Enacy Mapakame Business Reporter
The persistence of Covid-19 is weighing heavily on businesses across sectors with listed firms saying the pandemic has presented an unprecedented set of challenges to operations.
Covid-19 has spared no sector from agriculture, manufacturing, contractors to retailers and hospitality.
The pandemic was first detected in Zimbabwe in March 2020, resulting in various levels of lockdowns being implemented to curtail spread of the deadly viral disease.
Lockdowns enforced globally have meant business disruptions for both local sales and exports while procurement of essential raw materials was hampered by supply chain disruptions.
While retailers like OK Zimbabwe are classified as essential services and therefore allowed to operate during lockdowns, albeit at reduced trading hours, consumer discretionary businesses such as Edgars, Truworths and Axia’s TV Sales and Home, endured weeks without operating during the first quarter of 2021.
Ariston Holdings said tea volumes declined by 27 percent which was however, alleviated by a 34 percent increase in local sales volume for the full year to September 30, 2021.
Export tea average selling prices declined by 8 percent due to subdued global economic activity as a result of the Covid-19 pandemic.
The selling period for its stone fruit also coincided with the lockdown promulgated in January 2021.
Chairman Alexander Jongwe said this had a negative effect on fruit uptake in the market.
“Unfortunately, most of the export markets were also depressed due to Covid-19 lockdowns implemented in various countries. As a result, stone fruit sales volume suffered a 13 percent decline compared to the prior comparative period,” he said.
Although National Tyre Services (NTS) recorded improved performance for the half year to September 30, 2021, the company still bemoaned the adverse impact of the pandemic as trading hours were lost due to the lockdown restrictions.
The pandemic continues to negatively impact operations.
“The negative impact of Covid-19 pandemic continued during the first six months of our trading year, with your company experiencing reduced operating hours,” said NTS, adding the pervasive challenges brought about by exchange rate disparities, rising inflation and power cuts added to their woes.
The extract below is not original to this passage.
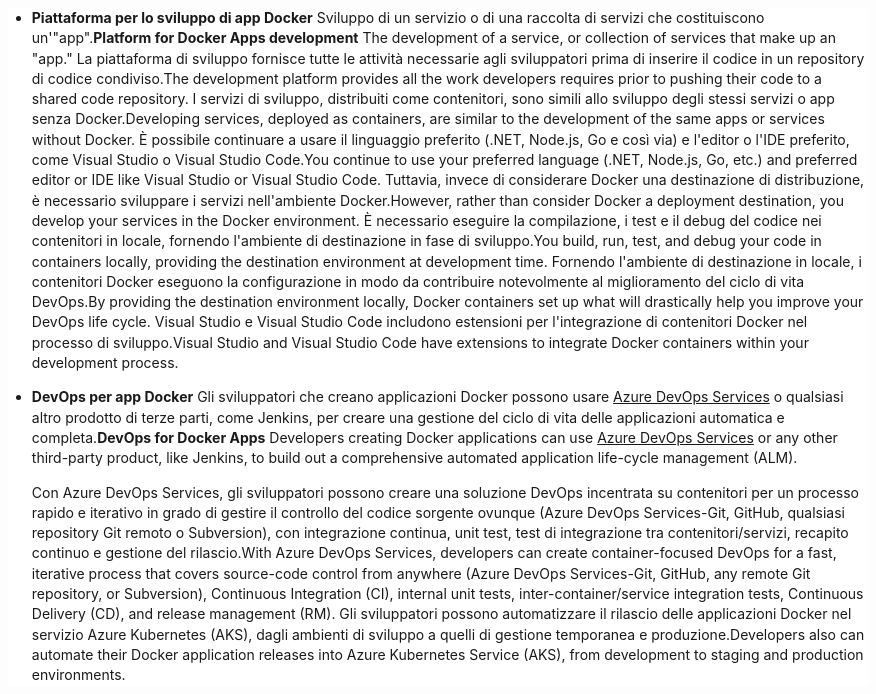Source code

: - <span data-ttu-id="3aa7d-146">**Piattaforma per lo sviluppo di app Docker** Sviluppo di un servizio o di una raccolta di servizi che costituiscono un'"app".</span><span class="sxs-lookup"><span data-stu-id="3aa7d-146">**Platform for Docker Apps development** The development of a service, or collection of services that make up an "app."</span></span> <span data-ttu-id="3aa7d-147">La piattaforma di sviluppo fornisce tutte le attività necessarie agli sviluppatori prima di inserire il codice in un repository di codice condiviso.</span><span class="sxs-lookup"><span data-stu-id="3aa7d-147">The development platform provides all the work developers requires prior to pushing their code to a shared code repository.</span></span> <span data-ttu-id="3aa7d-148">I servizi di sviluppo, distribuiti come contenitori, sono simili allo sviluppo degli stessi servizi o app senza Docker.</span><span class="sxs-lookup"><span data-stu-id="3aa7d-148">Developing services, deployed as containers, are similar to the development of the same apps or services without Docker.</span></span> <span data-ttu-id="3aa7d-149">È possibile continuare a usare il linguaggio preferito (.NET, Node.js, Go e così via) e l'editor o l'IDE preferito, come Visual Studio o Visual Studio Code.</span><span class="sxs-lookup"><span data-stu-id="3aa7d-149">You continue to use your preferred language (.NET, Node.js, Go, etc.) and preferred editor or IDE like Visual Studio or Visual Studio Code.</span></span> <span data-ttu-id="3aa7d-150">Tuttavia, invece di considerare Docker una destinazione di distribuzione, è necessario sviluppare i servizi nell'ambiente Docker.</span><span class="sxs-lookup"><span data-stu-id="3aa7d-150">However, rather than consider Docker a deployment destination, you develop your services in the Docker environment.</span></span> <span data-ttu-id="3aa7d-151">È necessario eseguire la compilazione, i test e il debug del codice nei contenitori in locale, fornendo l'ambiente di destinazione in fase di sviluppo.</span><span class="sxs-lookup"><span data-stu-id="3aa7d-151">You build, run, test, and debug your code in containers locally, providing the destination environment at development time.</span></span> <span data-ttu-id="3aa7d-152">Fornendo l'ambiente di destinazione in locale, i contenitori Docker eseguono la configurazione in modo da contribuire notevolmente al miglioramento del ciclo di vita DevOps.</span><span class="sxs-lookup"><span data-stu-id="3aa7d-152">By providing the destination environment locally, Docker containers set up what will drastically help you improve your DevOps life cycle.</span></span> <span data-ttu-id="3aa7d-153">Visual Studio e Visual Studio Code includono estensioni per l'integrazione di contenitori Docker nel processo di sviluppo.</span><span class="sxs-lookup"><span data-stu-id="3aa7d-153">Visual Studio and Visual Studio Code have extensions to integrate Docker containers within your development process.</span></span>

- <span data-ttu-id="3aa7d-154">**DevOps per app Docker** Gli sviluppatori che creano applicazioni Docker possono usare [Azure DevOps Services](https://azure.microsoft.com/services/devops/) o qualsiasi altro prodotto di terze parti, come Jenkins, per creare una gestione del ciclo di vita delle applicazioni automatica e completa.</span><span class="sxs-lookup"><span data-stu-id="3aa7d-154">**DevOps for Docker Apps** Developers creating Docker applications can use [Azure DevOps Services](https://azure.microsoft.com/services/devops/) or any other third-party product, like Jenkins, to build out a comprehensive automated application life-cycle management (ALM).</span></span>

  <span data-ttu-id="3aa7d-155">Con Azure DevOps Services, gli sviluppatori possono creare una soluzione DevOps incentrata su contenitori per un processo rapido e iterativo in grado di gestire il controllo del codice sorgente ovunque (Azure DevOps Services-Git, GitHub, qualsiasi repository Git remoto o Subversion), con integrazione continua, unit test, test di integrazione tra contenitori/servizi, recapito continuo e gestione del rilascio.</span><span class="sxs-lookup"><span data-stu-id="3aa7d-155">With Azure DevOps Services, developers can create container-focused DevOps for a fast, iterative process that covers source-code control from anywhere (Azure DevOps Services-Git, GitHub, any remote Git repository, or Subversion), Continuous Integration (CI), internal unit tests, inter-container/service integration tests, Continuous Delivery (CD), and release management (RM).</span></span> <span data-ttu-id="3aa7d-156">Gli sviluppatori possono automatizzare il rilascio delle applicazioni Docker nel servizio Azure Kubernetes (AKS), dagli ambienti di sviluppo a quelli di gestione temporanea e produzione.</span><span class="sxs-lookup"><span data-stu-id="3aa7d-156">Developers also can automate their Docker application releases into Azure Kubernetes Service (AKS), from development to staging and production environments.</span></span>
Management is however, upbeat the continued road works, growth in agriculture and mining sectors will boost the tyre business and offset the Covid-19 shocks.
While most of CFI Holdings businesses operated under normal trading conditions during the greater part of the year to September 30, 2021, the group however, said it felt the negative impact of the continued existence of the pandemic on the economic environment.
This was further compounded by delays in disbursements of foreign currency from the auction market among other setbacks.
“The economic environment continued to be restrained by the impact of the Covid-19 pandemic as the country traded under varying degrees of lockdowns throughout the year.
“The increasing backlog in the disbursement of foreign currency allocated on the auction market resulted in market confidence declining, and the widening of the gap between the auction market exchange rate and the alternative market rates,” said CFI chairperson Ms Itai Pasi.
But for the VFEX listed Padenga Holdings Limited, management is hopeful the easing of lockdowns globally will continue to boost their confidence that skin sales and gold output targets for the year will be achieved.
This comes as the group was among the worst affected by the pandemic as global markets for crocodile skins took a dip due to the pandemic.
Padenga also revealed there were no crocodile meat exports during the third quarter to September 30, 2021 due to the pandemic.
But businesses are pinning their hopes on the rolling out of vaccination programmes across the globe in anticipation this will lead to increased economic activities as lockdown restrictions are relaxed.
For hospitality firms — African Sun, Meikles and Rainbow Tourism Group — the easing of lockdowns globally will also open global travel and boost their businesses.
In 2020, these were forced to shut down their facilities on low demand as the travel restrictions were imposed not only in Zimbabwe but across borders.
But improved economic activity across the globe and more international visitors coming into Zimbabwe is an added advantage for the tourism and hospitality sector.
“We are cautiously optimistic that the accelerated vaccination programmes around the world and the likely easing of restrictions for vaccinated travellers will contribute to the gradual normalisation of travel,” said African Sun.